- Working data
↓↓↓
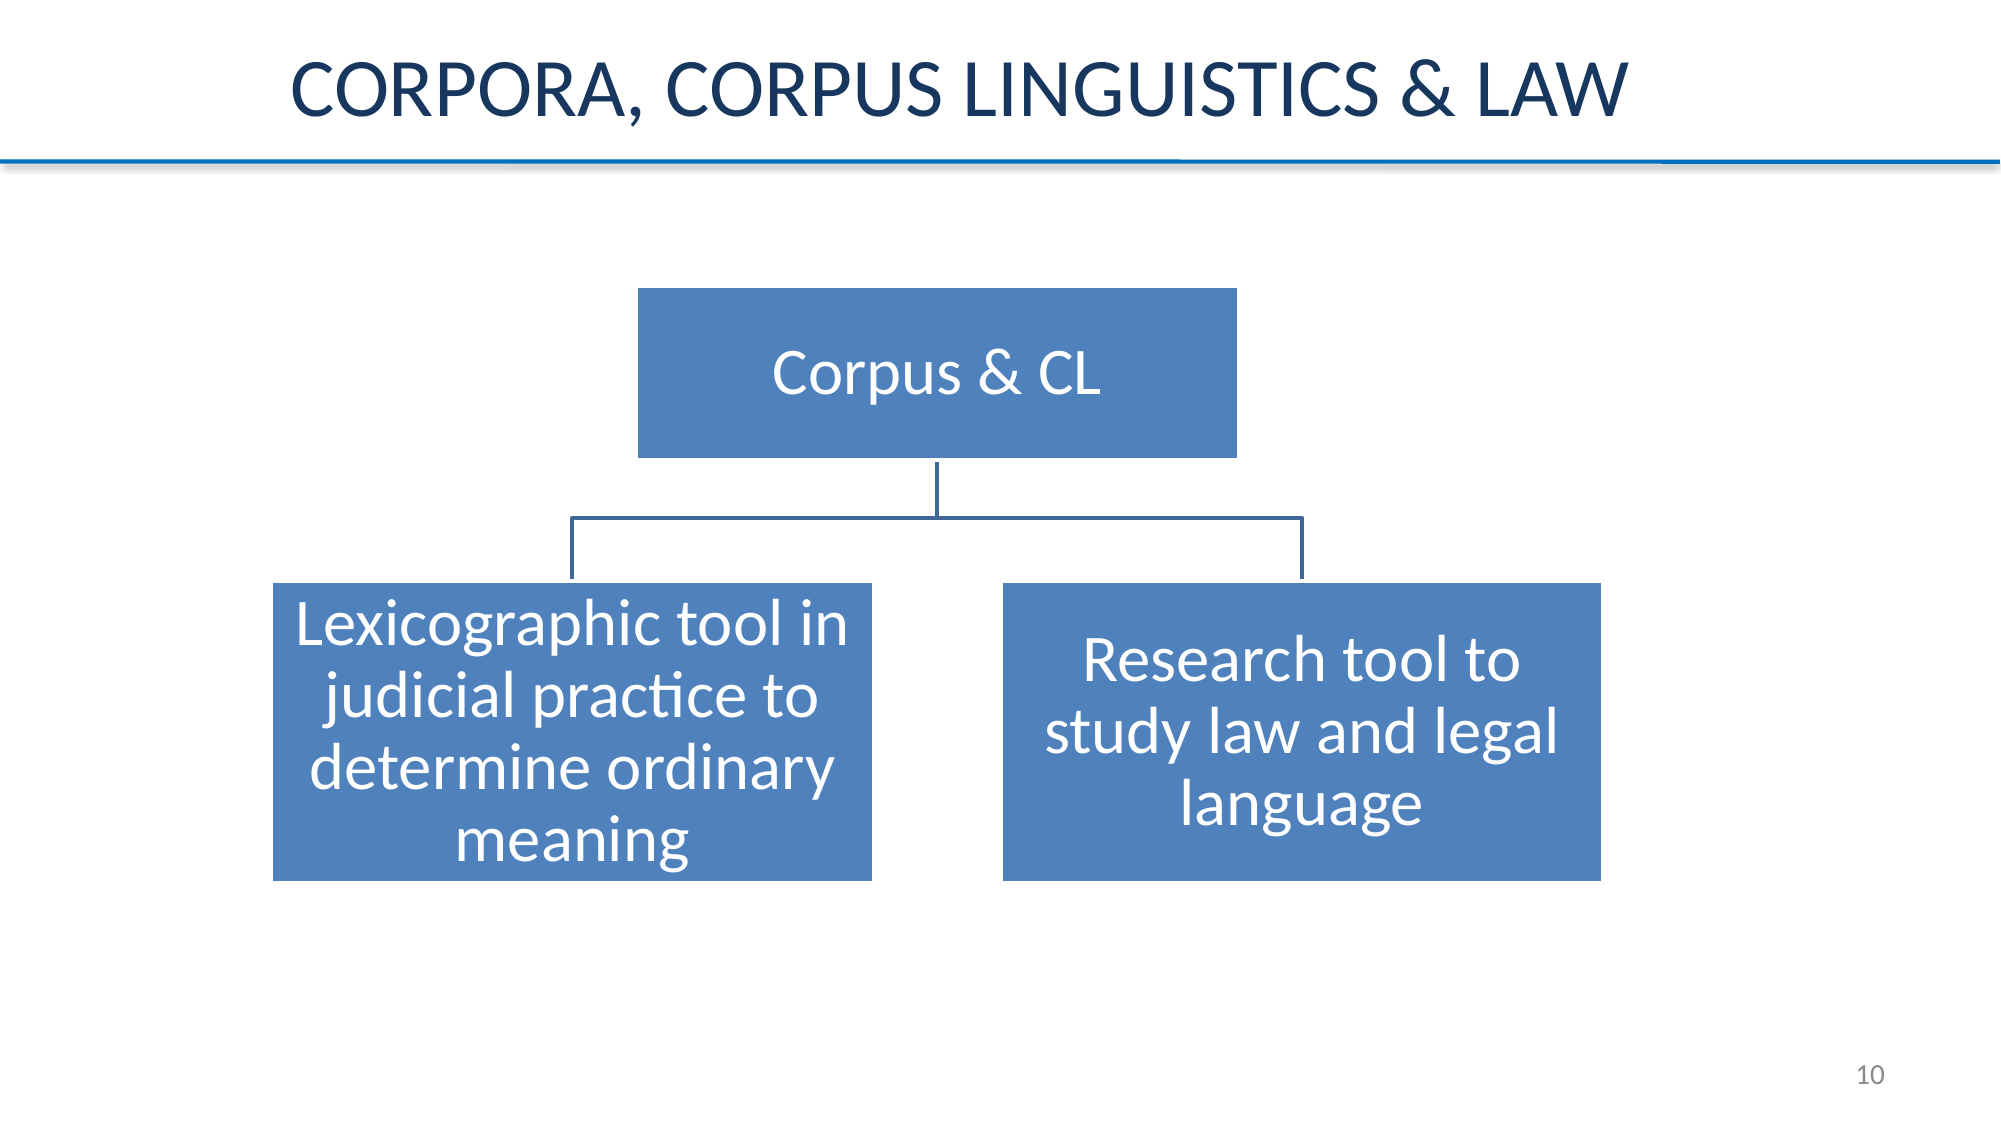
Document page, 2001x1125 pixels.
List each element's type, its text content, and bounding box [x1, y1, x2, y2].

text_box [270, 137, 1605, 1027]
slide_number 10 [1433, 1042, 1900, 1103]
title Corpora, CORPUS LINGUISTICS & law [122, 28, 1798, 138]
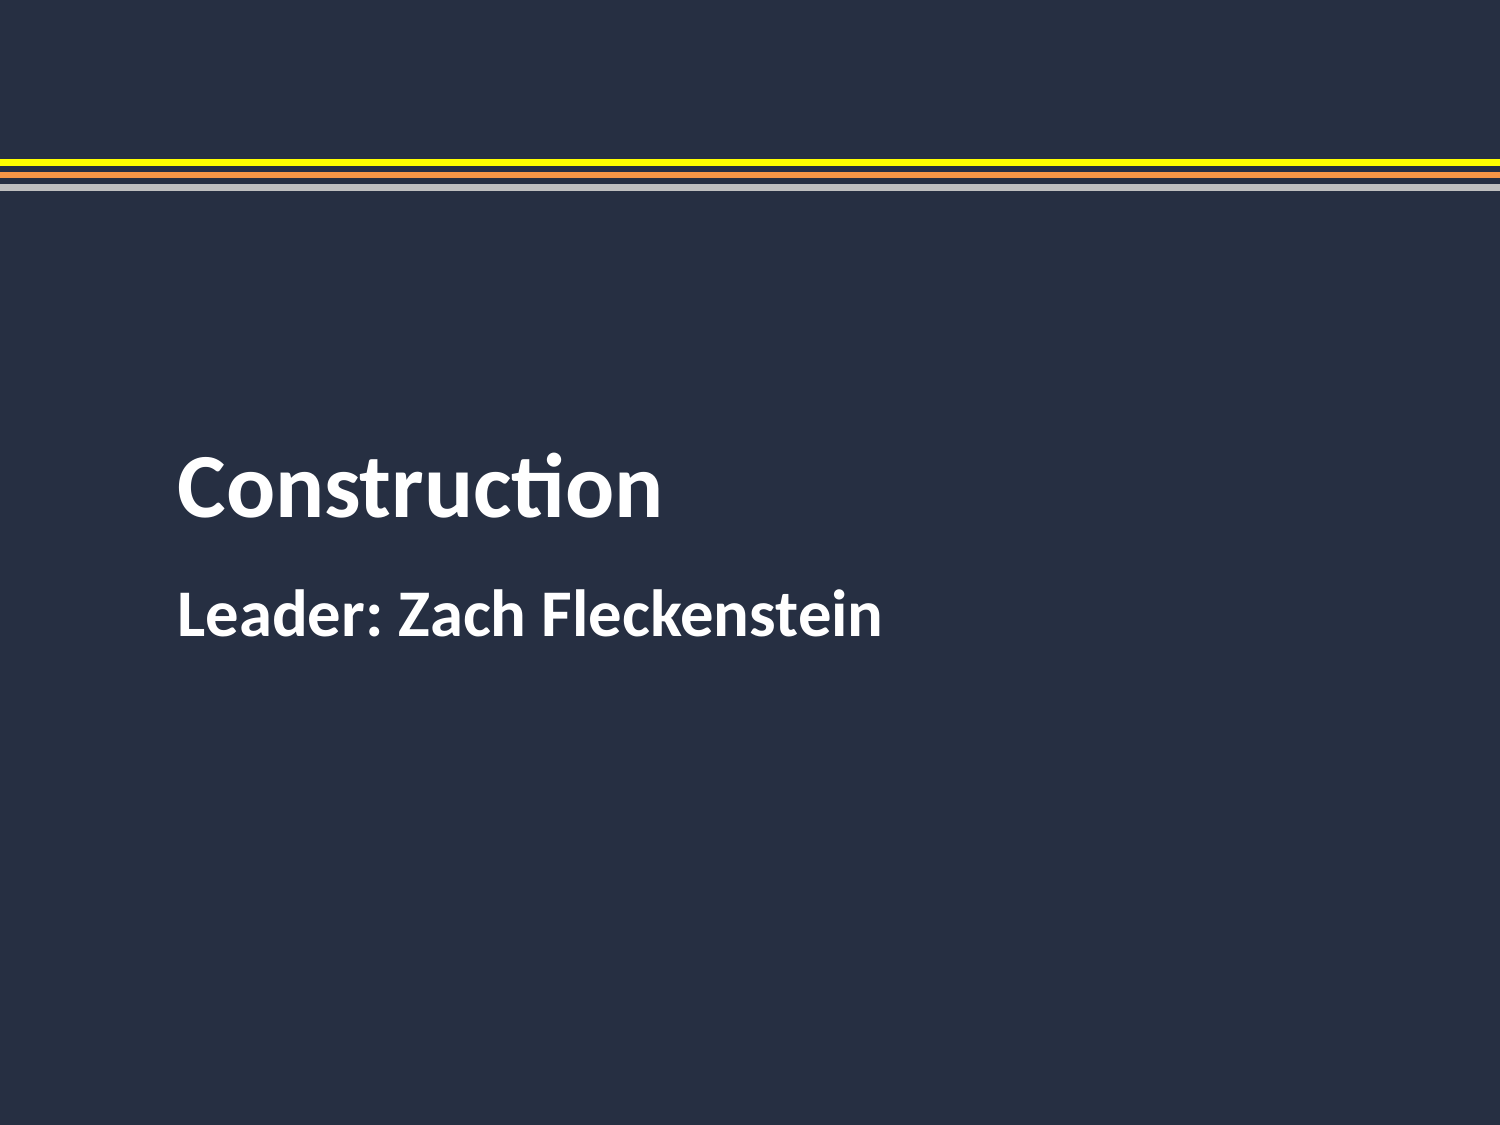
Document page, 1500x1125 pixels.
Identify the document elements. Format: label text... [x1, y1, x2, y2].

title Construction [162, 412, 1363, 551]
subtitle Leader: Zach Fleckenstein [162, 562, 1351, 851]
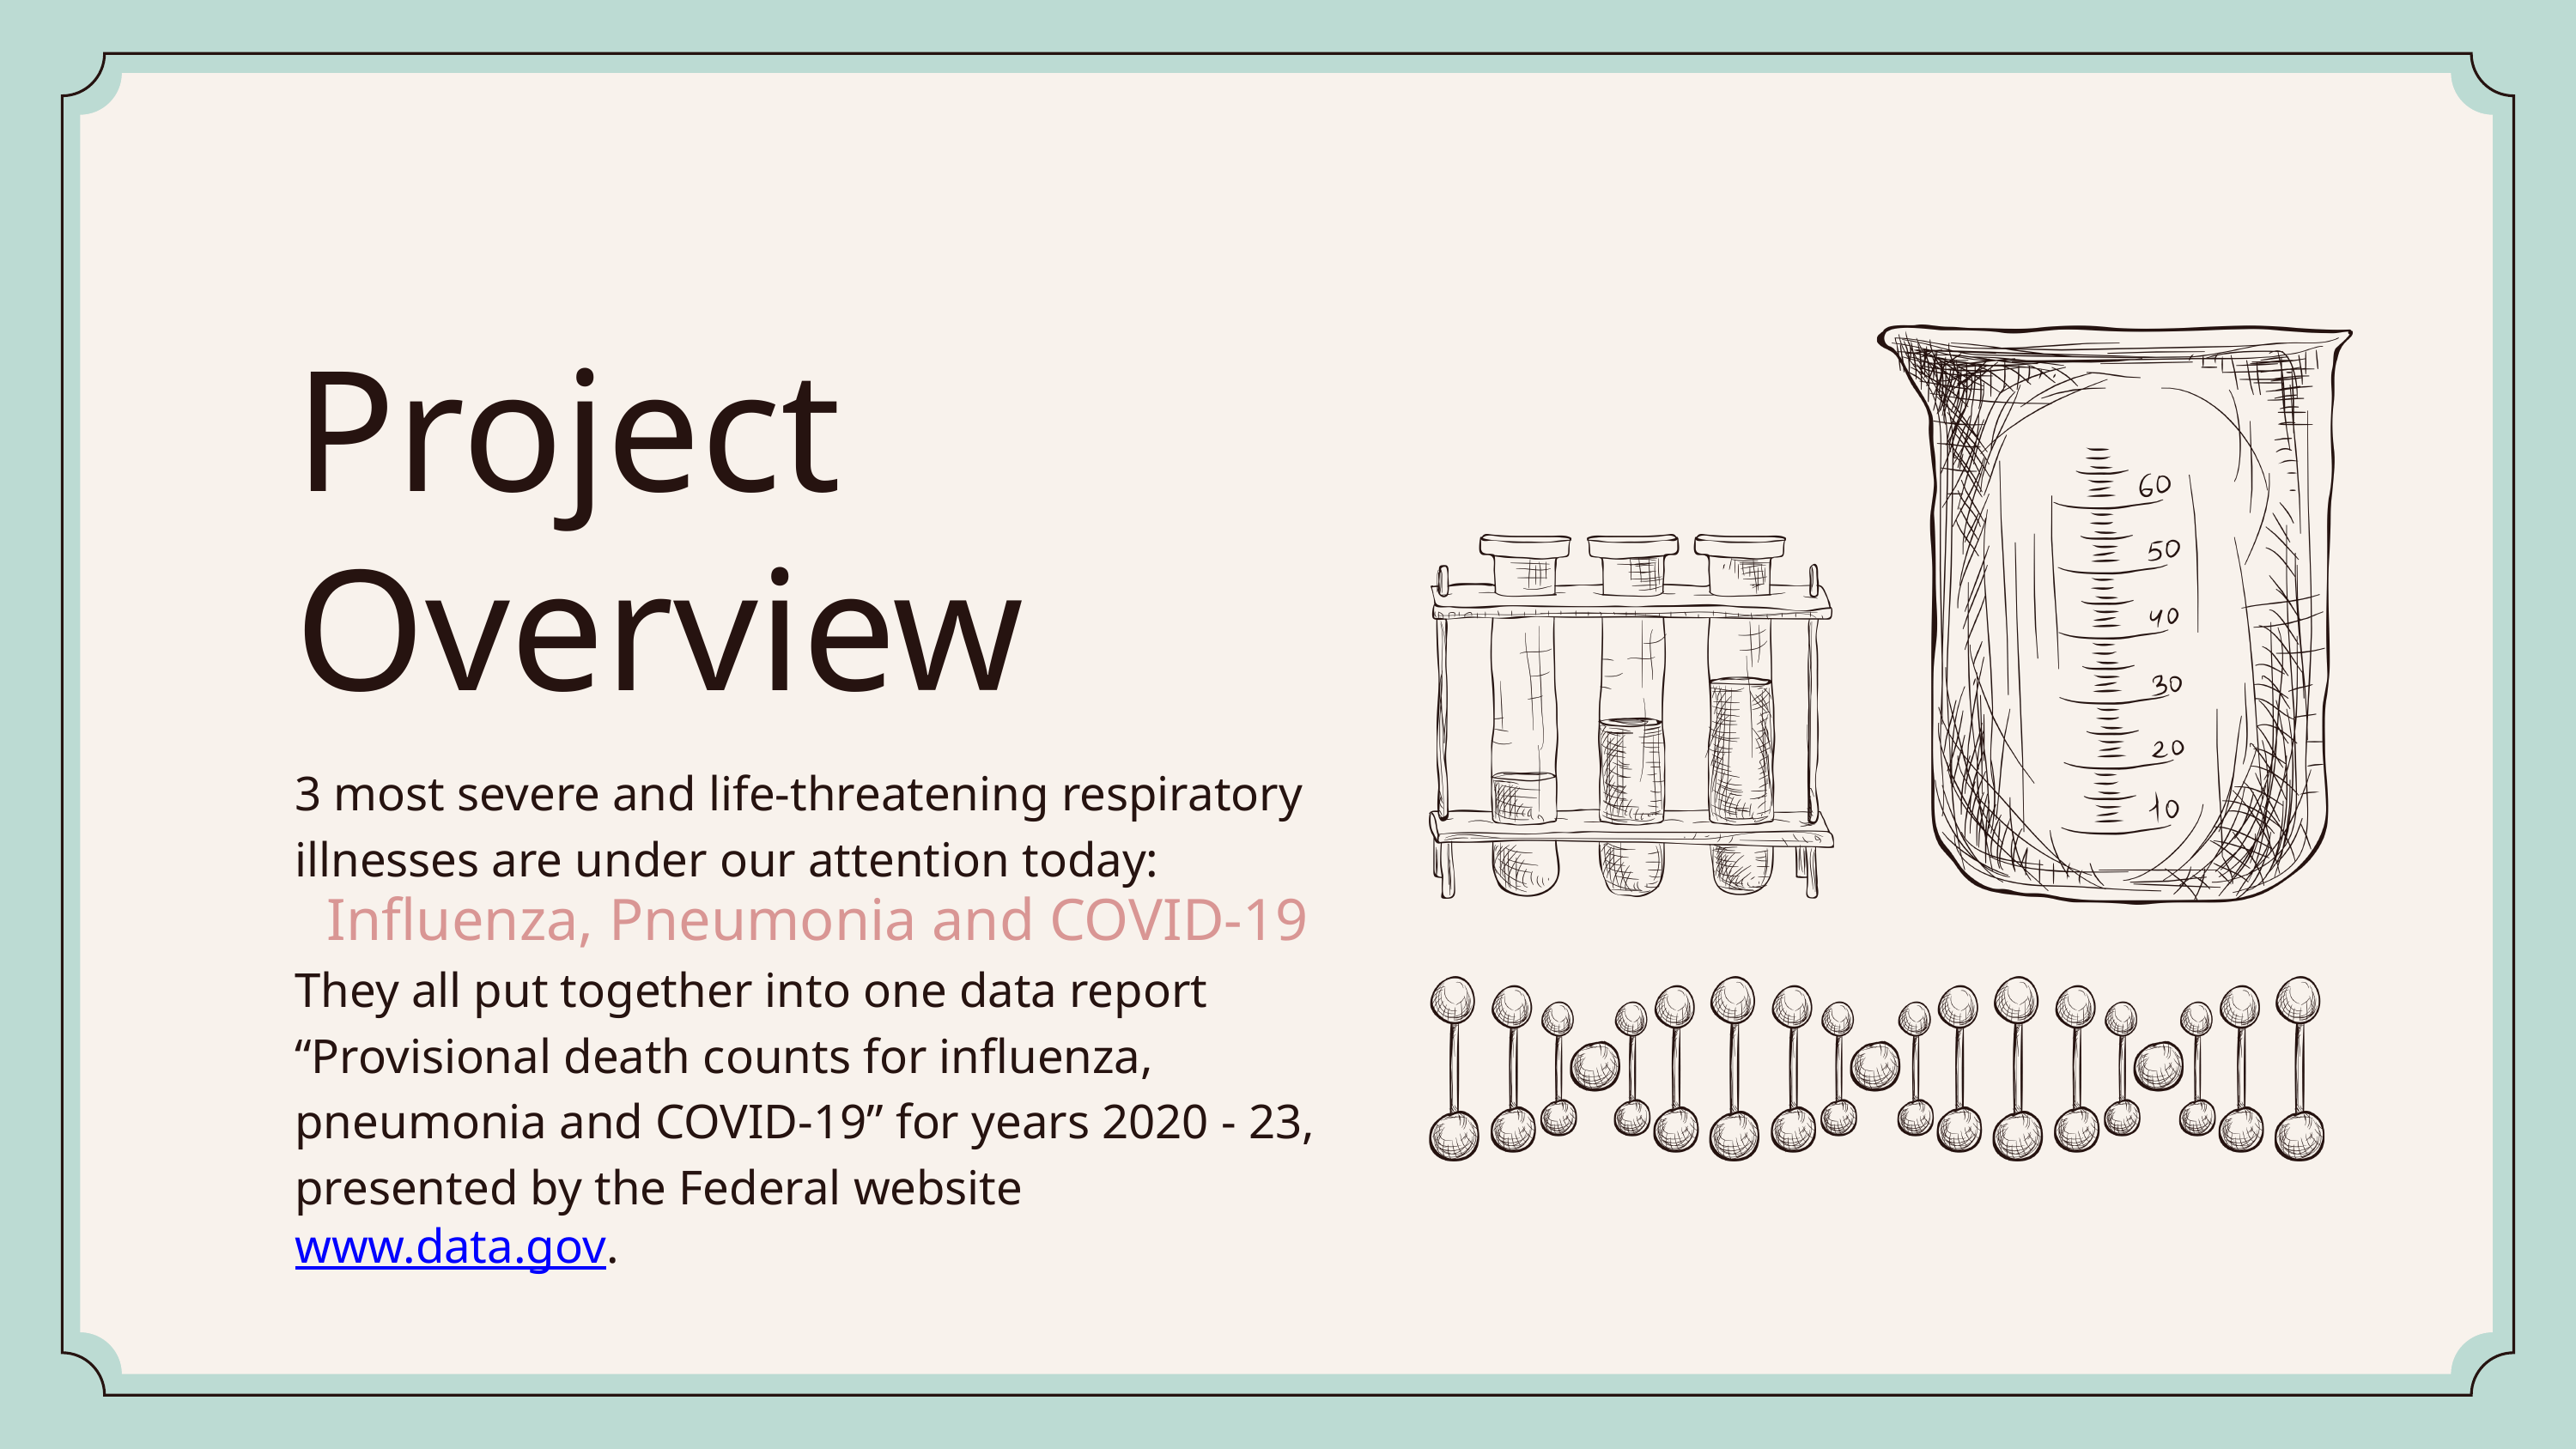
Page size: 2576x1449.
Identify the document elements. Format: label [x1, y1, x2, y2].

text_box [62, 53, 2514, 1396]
↑↑↑
- Task objective
The records above are to be restated exactly, without their pictures.

- Result of the exercise
Document page, 2001x1125 pixels.
List each element's type, its text content, and bounding box [x1, y1, x2, y2].

text_box [270, 137, 1605, 1027]
slide_number 10 [1433, 1042, 1900, 1103]
title Corpora, CORPUS LINGUISTICS & law [122, 28, 1798, 138]
Document page, 1500x1125 pixels.
Identify the document elements. Format: label text... [x1, y1, x2, y2].

title Construction [162, 412, 1363, 551]
subtitle Leader: Zach Fleckenstein [162, 562, 1351, 851]
Page size: 2576x1449.
Identify the document elements. Format: label [x1, y1, x2, y2].

text_box [62, 53, 2514, 1396]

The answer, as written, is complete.